O valor da multa, de R$ 1.040.278.141,00, corresponde aos valores obtidos ilicitamente pela Fast Shop por meio de créditos tributários indevidos.
A medida é um desdobramento da Operação Ícaro, que atua no combate à corrução. Até o momento, cinco servidores já foram demitidos, um foi exonerado e 61 procedimentos administrativos instaurados.
Em agosto de 2025, o diretor da Fast Shop, Mario Otávio Gomes, e o fundador da rede de farmácias Ultrafarma foram presos na Operação Ícaro por pagarem cerca de 1 bilhão de reais em propina ao ex-auditor Silva Neto. Eles foram soltos três dias depois.
A reportagem procurou a Fast Shop, que se manifestou em nota oficial:
"A Fast Shop esclarece que o processo administrativo mencionado ainda está em curso e que não há decisão definitiva sobre o caso. A empresa apresentará recurso nas instâncias administrativas cabíveis e, se necessário, também na esfera judicial, por entender que o valor aplicado é desproporcional e não observa critérios legais e precedentes relacionados aos mesmos fatos.

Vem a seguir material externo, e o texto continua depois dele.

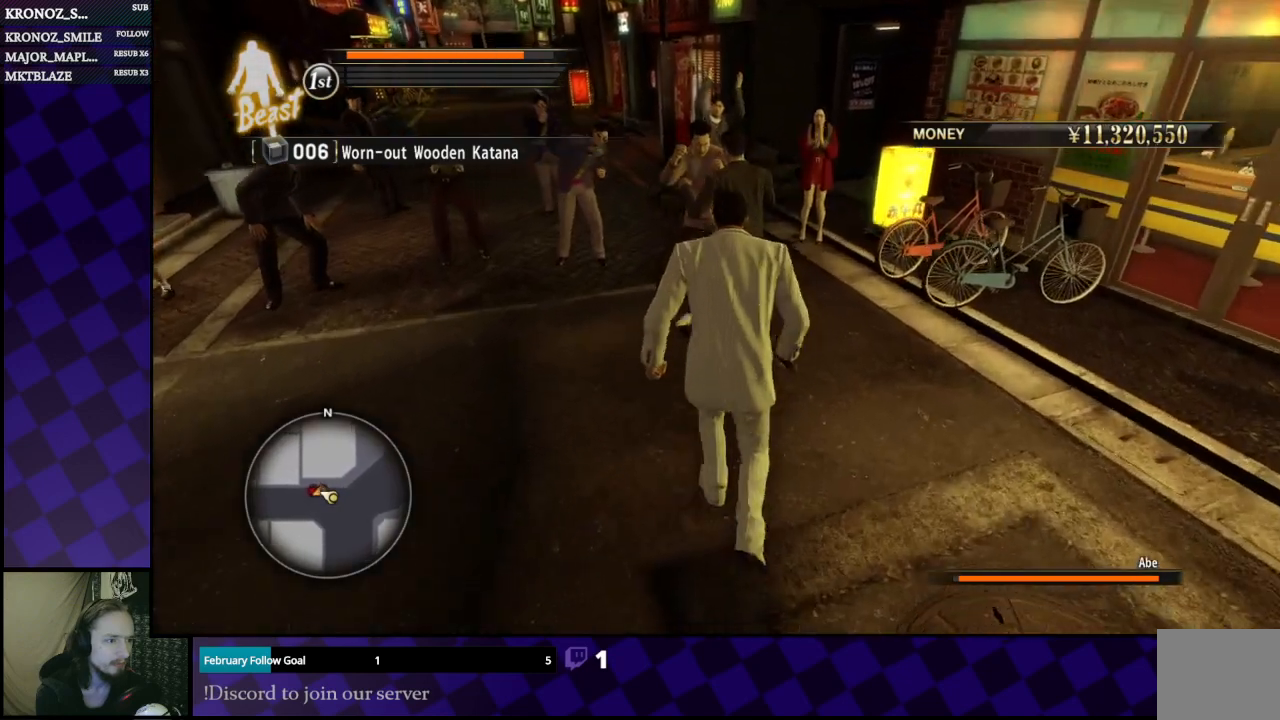
{"buttons": ["Y"], "left_stick": "up-left", "right_stick": "center", "events": [[133, "left_stick", "up-left"], [433, "Y", "down"]]}
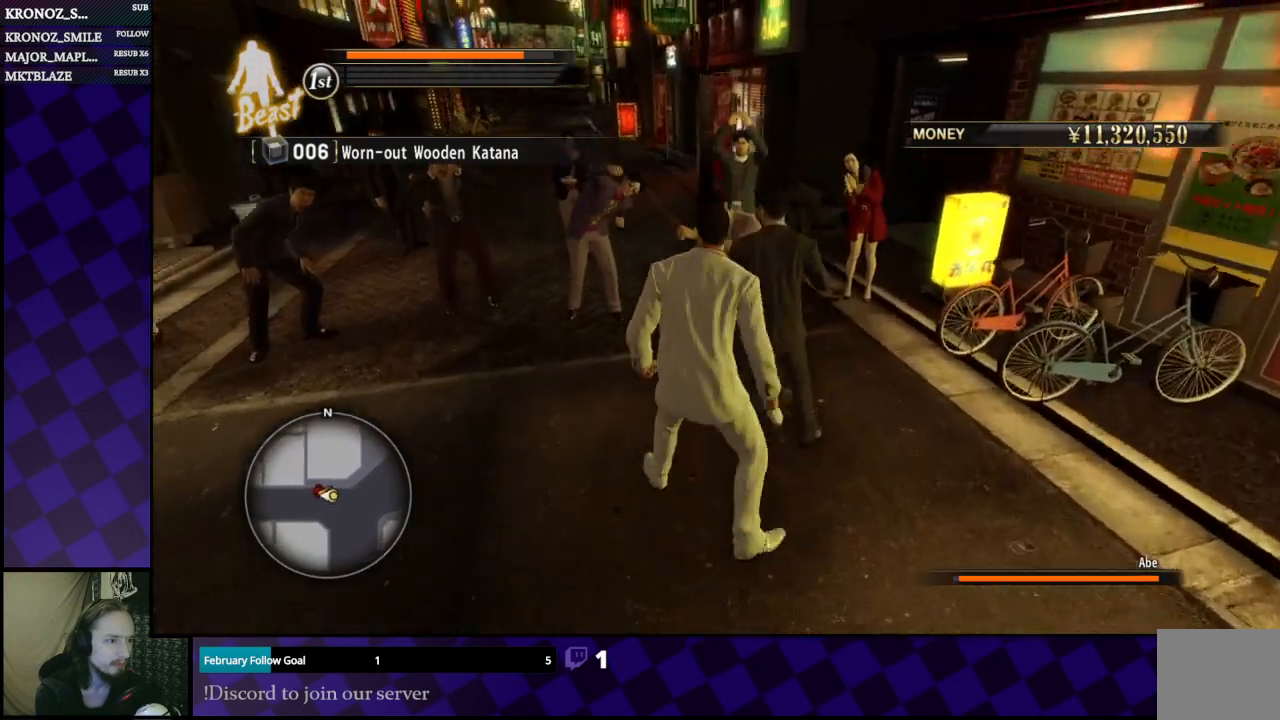
{"buttons": [], "left_stick": "up", "right_stick": "center", "events": [[100, "left_stick", "up"], [367, "Y", "up"]]}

A companhia ressalta que nenhuma penalidade deve desconsiderar medidas e sanções já adotadas em outras instâncias de apuração de forma que não exista penalização em duplicidade.
A Fast Shop reitera, ainda, que colaborou e segue colaborando com as autoridades durante todo o processo e vem conduzindo um ciclo de renovação do negócio, com foco no fortalecimento da governança, da cultura de compliance e da eficiência operacional."